What to work on => Reprint the lines below as they are, minus the pictures.

+---+

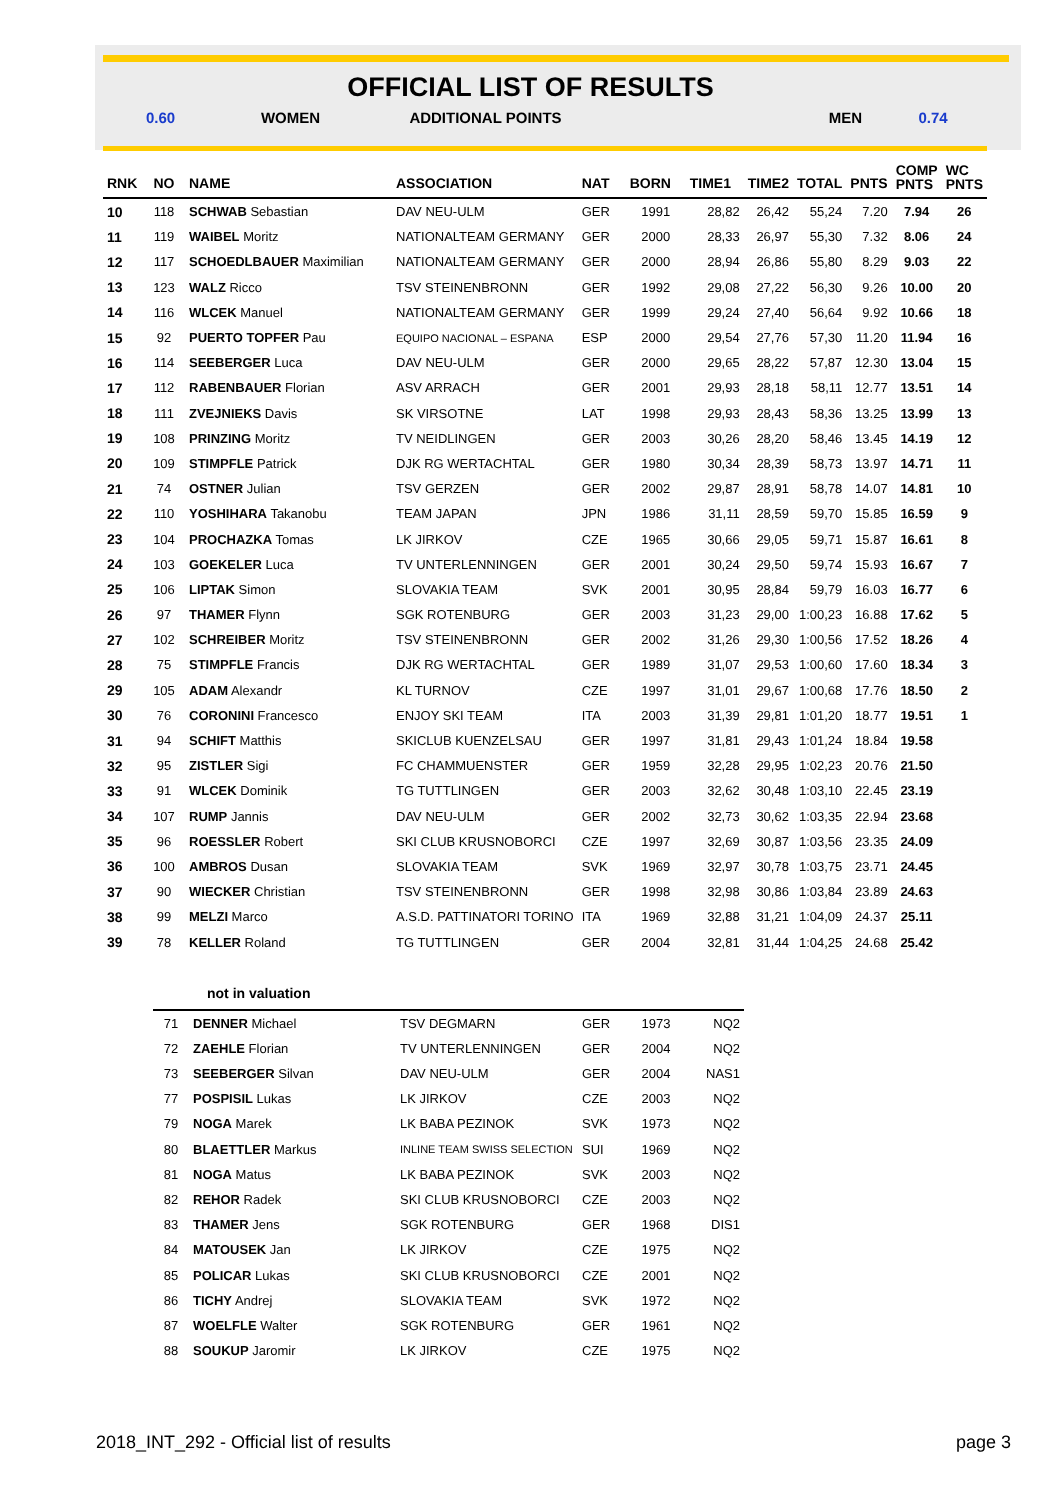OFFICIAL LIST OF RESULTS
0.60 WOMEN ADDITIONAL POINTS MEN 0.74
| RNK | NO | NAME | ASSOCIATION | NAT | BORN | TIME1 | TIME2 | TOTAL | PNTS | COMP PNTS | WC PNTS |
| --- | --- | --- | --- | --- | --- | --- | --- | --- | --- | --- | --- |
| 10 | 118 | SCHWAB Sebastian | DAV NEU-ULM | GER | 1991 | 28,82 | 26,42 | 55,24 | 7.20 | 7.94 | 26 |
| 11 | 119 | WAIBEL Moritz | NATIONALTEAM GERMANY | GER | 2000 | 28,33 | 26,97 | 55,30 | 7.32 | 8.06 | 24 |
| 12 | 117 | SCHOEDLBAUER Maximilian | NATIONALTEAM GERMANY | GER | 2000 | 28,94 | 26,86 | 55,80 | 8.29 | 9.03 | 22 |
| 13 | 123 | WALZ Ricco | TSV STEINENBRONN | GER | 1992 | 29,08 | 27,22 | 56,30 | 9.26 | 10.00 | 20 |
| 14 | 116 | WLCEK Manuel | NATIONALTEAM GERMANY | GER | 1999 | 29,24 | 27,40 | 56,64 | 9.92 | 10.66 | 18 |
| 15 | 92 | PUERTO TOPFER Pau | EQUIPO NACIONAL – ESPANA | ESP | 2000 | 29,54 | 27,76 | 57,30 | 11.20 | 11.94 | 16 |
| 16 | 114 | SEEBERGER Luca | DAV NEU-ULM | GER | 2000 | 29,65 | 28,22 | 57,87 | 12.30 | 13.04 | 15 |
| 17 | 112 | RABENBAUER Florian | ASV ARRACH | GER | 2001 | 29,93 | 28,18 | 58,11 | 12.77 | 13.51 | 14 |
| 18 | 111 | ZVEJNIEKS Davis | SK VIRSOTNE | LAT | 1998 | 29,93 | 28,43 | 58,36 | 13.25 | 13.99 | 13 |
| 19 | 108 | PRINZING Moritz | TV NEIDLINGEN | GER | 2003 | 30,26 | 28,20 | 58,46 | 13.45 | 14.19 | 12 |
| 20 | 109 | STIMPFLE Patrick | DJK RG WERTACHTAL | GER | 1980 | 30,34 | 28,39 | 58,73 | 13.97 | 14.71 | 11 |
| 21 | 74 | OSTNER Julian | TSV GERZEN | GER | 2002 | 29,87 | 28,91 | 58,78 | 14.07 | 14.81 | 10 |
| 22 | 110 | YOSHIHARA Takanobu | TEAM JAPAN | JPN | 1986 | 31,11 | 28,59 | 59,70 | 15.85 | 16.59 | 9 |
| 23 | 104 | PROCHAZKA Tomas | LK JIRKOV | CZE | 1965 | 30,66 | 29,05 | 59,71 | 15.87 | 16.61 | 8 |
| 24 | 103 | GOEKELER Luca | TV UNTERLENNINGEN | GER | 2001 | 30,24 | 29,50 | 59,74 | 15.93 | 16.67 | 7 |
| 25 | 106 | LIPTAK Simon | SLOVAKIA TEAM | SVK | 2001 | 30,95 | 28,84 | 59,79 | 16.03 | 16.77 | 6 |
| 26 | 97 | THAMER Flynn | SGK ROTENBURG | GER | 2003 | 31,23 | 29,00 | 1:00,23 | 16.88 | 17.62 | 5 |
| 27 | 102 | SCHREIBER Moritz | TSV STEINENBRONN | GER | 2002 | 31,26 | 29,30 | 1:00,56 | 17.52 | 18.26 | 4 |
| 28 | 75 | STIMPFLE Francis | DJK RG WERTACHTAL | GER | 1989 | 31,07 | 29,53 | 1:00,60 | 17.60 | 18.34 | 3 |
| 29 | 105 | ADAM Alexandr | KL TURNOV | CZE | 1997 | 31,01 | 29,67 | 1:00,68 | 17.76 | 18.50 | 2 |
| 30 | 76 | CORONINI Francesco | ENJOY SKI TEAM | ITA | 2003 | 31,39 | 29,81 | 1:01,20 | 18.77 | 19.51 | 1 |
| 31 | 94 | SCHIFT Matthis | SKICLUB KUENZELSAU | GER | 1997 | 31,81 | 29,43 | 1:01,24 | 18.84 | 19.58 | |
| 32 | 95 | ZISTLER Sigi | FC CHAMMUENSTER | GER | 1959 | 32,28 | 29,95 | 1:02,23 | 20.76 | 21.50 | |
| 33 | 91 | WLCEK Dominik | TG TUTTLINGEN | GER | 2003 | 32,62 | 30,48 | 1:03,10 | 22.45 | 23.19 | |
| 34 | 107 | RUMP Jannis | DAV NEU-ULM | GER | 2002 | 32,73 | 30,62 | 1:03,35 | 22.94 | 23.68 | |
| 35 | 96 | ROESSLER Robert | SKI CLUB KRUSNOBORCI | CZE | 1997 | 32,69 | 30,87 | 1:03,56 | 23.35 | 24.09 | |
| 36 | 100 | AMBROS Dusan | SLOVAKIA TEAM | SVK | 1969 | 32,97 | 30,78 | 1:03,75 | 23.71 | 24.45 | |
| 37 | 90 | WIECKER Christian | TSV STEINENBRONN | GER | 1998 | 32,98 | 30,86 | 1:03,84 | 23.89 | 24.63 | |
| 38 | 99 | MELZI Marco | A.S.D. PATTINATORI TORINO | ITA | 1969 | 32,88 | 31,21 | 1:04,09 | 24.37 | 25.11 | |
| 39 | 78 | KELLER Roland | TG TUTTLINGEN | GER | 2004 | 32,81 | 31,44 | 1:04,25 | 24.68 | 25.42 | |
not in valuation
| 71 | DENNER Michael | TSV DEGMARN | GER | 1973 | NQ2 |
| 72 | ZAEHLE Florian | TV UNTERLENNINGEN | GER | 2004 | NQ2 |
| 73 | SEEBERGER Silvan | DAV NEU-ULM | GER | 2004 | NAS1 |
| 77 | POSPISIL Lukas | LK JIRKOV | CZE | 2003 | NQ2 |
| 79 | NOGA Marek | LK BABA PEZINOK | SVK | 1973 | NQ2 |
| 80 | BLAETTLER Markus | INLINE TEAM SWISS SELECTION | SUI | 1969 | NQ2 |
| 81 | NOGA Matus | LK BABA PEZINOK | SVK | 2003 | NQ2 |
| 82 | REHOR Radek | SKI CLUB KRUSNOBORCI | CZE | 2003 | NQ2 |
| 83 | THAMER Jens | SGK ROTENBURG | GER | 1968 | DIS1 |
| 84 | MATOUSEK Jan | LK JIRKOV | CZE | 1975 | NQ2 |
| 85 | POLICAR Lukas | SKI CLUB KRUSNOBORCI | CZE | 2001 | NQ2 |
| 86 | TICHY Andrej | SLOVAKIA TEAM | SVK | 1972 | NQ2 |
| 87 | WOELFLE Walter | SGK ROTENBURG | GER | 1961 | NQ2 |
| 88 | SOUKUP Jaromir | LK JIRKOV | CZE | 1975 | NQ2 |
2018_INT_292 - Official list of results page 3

+---+

Exercise output =>
OFFICIAL LIST OF RESULTS
0.60 WOMEN ADDITIONAL POINTS MEN 0.74
| RNK | NO | NAME | ASSOCIATION | NAT | BORN | TIME1 | TIME2 | TOTAL | PNTS | COMP PNTS | WC PNTS |
| --- | --- | --- | --- | --- | --- | --- | --- | --- | --- | --- | --- |
| 10 | 118 | SCHWAB Sebastian | DAV NEU-ULM | GER | 1991 | 28,82 | 26,42 | 55,24 | 7.20 | 7.94 | 26 |
| 11 | 119 | WAIBEL Moritz | NATIONALTEAM GERMANY | GER | 2000 | 28,33 | 26,97 | 55,30 | 7.32 | 8.06 | 24 |
| 12 | 117 | SCHOEDLBAUER Maximilian | NATIONALTEAM GERMANY | GER | 2000 | 28,94 | 26,86 | 55,80 | 8.29 | 9.03 | 22 |
| 13 | 123 | WALZ Ricco | TSV STEINENBRONN | GER | 1992 | 29,08 | 27,22 | 56,30 | 9.26 | 10.00 | 20 |
| 14 | 116 | WLCEK Manuel | NATIONALTEAM GERMANY | GER | 1999 | 29,24 | 27,40 | 56,64 | 9.92 | 10.66 | 18 |
| 15 | 92 | PUERTO TOPFER Pau | EQUIPO NACIONAL – ESPANA | ESP | 2000 | 29,54 | 27,76 | 57,30 | 11.20 | 11.94 | 16 |
| 16 | 114 | SEEBERGER Luca | DAV NEU-ULM | GER | 2000 | 29,65 | 28,22 | 57,87 | 12.30 | 13.04 | 15 |
| 17 | 112 | RABENBAUER Florian | ASV ARRACH | GER | 2001 | 29,93 | 28,18 | 58,11 | 12.77 | 13.51 | 14 |
| 18 | 111 | ZVEJNIEKS Davis | SK VIRSOTNE | LAT | 1998 | 29,93 | 28,43 | 58,36 | 13.25 | 13.99 | 13 |
| 19 | 108 | PRINZING Moritz | TV NEIDLINGEN | GER | 2003 | 30,26 | 28,20 | 58,46 | 13.45 | 14.19 | 12 |
| 20 | 109 | STIMPFLE Patrick | DJK RG WERTACHTAL | GER | 1980 | 30,34 | 28,39 | 58,73 | 13.97 | 14.71 | 11 |
| 21 | 74 | OSTNER Julian | TSV GERZEN | GER | 2002 | 29,87 | 28,91 | 58,78 | 14.07 | 14.81 | 10 |
| 22 | 110 | YOSHIHARA Takanobu | TEAM JAPAN | JPN | 1986 | 31,11 | 28,59 | 59,70 | 15.85 | 16.59 | 9 |
| 23 | 104 | PROCHAZKA Tomas | LK JIRKOV | CZE | 1965 | 30,66 | 29,05 | 59,71 | 15.87 | 16.61 | 8 |
| 24 | 103 | GOEKELER Luca | TV UNTERLENNINGEN | GER | 2001 | 30,24 | 29,50 | 59,74 | 15.93 | 16.67 | 7 |
| 25 | 106 | LIPTAK Simon | SLOVAKIA TEAM | SVK | 2001 | 30,95 | 28,84 | 59,79 | 16.03 | 16.77 | 6 |
| 26 | 97 | THAMER Flynn | SGK ROTENBURG | GER | 2003 | 31,23 | 29,00 | 1:00,23 | 16.88 | 17.62 | 5 |
| 27 | 102 | SCHREIBER Moritz | TSV STEINENBRONN | GER | 2002 | 31,26 | 29,30 | 1:00,56 | 17.52 | 18.26 | 4 |
| 28 | 75 | STIMPFLE Francis | DJK RG WERTACHTAL | GER | 1989 | 31,07 | 29,53 | 1:00,60 | 17.60 | 18.34 | 3 |
| 29 | 105 | ADAM Alexandr | KL TURNOV | CZE | 1997 | 31,01 | 29,67 | 1:00,68 | 17.76 | 18.50 | 2 |
| 30 | 76 | CORONINI Francesco | ENJOY SKI TEAM | ITA | 2003 | 31,39 | 29,81 | 1:01,20 | 18.77 | 19.51 | 1 |
| 31 | 94 | SCHIFT Matthis | SKICLUB KUENZELSAU | GER | 1997 | 31,81 | 29,43 | 1:01,24 | 18.84 | 19.58 | |
| 32 | 95 | ZISTLER Sigi | FC CHAMMUENSTER | GER | 1959 | 32,28 | 29,95 | 1:02,23 | 20.76 | 21.50 | |
| 33 | 91 | WLCEK Dominik | TG TUTTLINGEN | GER | 2003 | 32,62 | 30,48 | 1:03,10 | 22.45 | 23.19 | |
| 34 | 107 | RUMP Jannis | DAV NEU-ULM | GER | 2002 | 32,73 | 30,62 | 1:03,35 | 22.94 | 23.68 | |
| 35 | 96 | ROESSLER Robert | SKI CLUB KRUSNOBORCI | CZE | 1997 | 32,69 | 30,87 | 1:03,56 | 23.35 | 24.09 | |
| 36 | 100 | AMBROS Dusan | SLOVAKIA TEAM | SVK | 1969 | 32,97 | 30,78 | 1:03,75 | 23.71 | 24.45 | |
| 37 | 90 | WIECKER Christian | TSV STEINENBRONN | GER | 1998 | 32,98 | 30,86 | 1:03,84 | 23.89 | 24.63 | |
| 38 | 99 | MELZI Marco | A.S.D. PATTINATORI TORINO | ITA | 1969 | 32,88 | 31,21 | 1:04,09 | 24.37 | 25.11 | |
| 39 | 78 | KELLER Roland | TG TUTTLINGEN | GER | 2004 | 32,81 | 31,44 | 1:04,25 | 24.68 | 25.42 | |
not in valuation
| 71 | DENNER Michael | TSV DEGMARN | GER | 1973 | NQ2 |
| 72 | ZAEHLE Florian | TV UNTERLENNINGEN | GER | 2004 | NQ2 |
| 73 | SEEBERGER Silvan | DAV NEU-ULM | GER | 2004 | NAS1 |
| 77 | POSPISIL Lukas | LK JIRKOV | CZE | 2003 | NQ2 |
| 79 | NOGA Marek | LK BABA PEZINOK | SVK | 1973 | NQ2 |
| 80 | BLAETTLER Markus | INLINE TEAM SWISS SELECTION | SUI | 1969 | NQ2 |
| 81 | NOGA Matus | LK BABA PEZINOK | SVK | 2003 | NQ2 |
| 82 | REHOR Radek | SKI CLUB KRUSNOBORCI | CZE | 2003 | NQ2 |
| 83 | THAMER Jens | SGK ROTENBURG | GER | 1968 | DIS1 |
| 84 | MATOUSEK Jan | LK JIRKOV | CZE | 1975 | NQ2 |
| 85 | POLICAR Lukas | SKI CLUB KRUSNOBORCI | CZE | 2001 | NQ2 |
| 86 | TICHY Andrej | SLOVAKIA TEAM | SVK | 1972 | NQ2 |
| 87 | WOELFLE Walter | SGK ROTENBURG | GER | 1961 | NQ2 |
| 88 | SOUKUP Jaromir | LK JIRKOV | CZE | 1975 | NQ2 |
2018_INT_292 - Official list of results page 3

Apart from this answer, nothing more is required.